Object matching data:
- - -

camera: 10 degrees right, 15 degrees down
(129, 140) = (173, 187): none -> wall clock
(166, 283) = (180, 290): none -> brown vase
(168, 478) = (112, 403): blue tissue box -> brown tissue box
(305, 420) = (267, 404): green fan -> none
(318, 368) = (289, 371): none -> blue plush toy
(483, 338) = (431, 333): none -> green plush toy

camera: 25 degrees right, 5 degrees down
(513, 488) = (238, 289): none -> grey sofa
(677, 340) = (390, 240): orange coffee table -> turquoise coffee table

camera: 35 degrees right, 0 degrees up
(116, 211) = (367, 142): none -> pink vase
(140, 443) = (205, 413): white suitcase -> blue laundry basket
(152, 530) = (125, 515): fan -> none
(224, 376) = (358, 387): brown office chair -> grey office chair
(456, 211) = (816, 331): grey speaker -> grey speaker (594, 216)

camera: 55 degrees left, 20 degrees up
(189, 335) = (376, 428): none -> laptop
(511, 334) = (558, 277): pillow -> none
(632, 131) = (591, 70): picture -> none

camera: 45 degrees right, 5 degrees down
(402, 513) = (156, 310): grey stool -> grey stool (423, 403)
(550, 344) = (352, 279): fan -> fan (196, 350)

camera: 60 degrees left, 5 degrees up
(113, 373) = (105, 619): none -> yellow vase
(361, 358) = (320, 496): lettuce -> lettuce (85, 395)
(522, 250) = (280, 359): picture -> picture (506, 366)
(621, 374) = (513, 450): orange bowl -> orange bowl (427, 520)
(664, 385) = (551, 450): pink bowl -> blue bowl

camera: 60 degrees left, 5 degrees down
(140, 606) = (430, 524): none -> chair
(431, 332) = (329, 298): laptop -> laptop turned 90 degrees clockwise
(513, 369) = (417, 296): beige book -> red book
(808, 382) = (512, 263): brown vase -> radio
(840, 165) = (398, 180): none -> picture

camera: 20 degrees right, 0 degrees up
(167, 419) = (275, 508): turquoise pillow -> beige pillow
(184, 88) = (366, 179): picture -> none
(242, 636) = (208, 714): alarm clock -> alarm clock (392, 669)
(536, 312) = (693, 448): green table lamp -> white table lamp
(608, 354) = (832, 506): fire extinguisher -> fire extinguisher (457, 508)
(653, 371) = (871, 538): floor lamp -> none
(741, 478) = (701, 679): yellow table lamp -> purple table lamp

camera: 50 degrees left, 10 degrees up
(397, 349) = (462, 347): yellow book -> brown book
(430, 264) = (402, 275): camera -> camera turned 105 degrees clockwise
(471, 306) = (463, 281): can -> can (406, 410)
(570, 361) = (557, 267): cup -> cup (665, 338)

- - -

=== The task ===
Among the entries, how many lines carry "beige"? Reply with a number and nothing else.

=== Answer below ===
2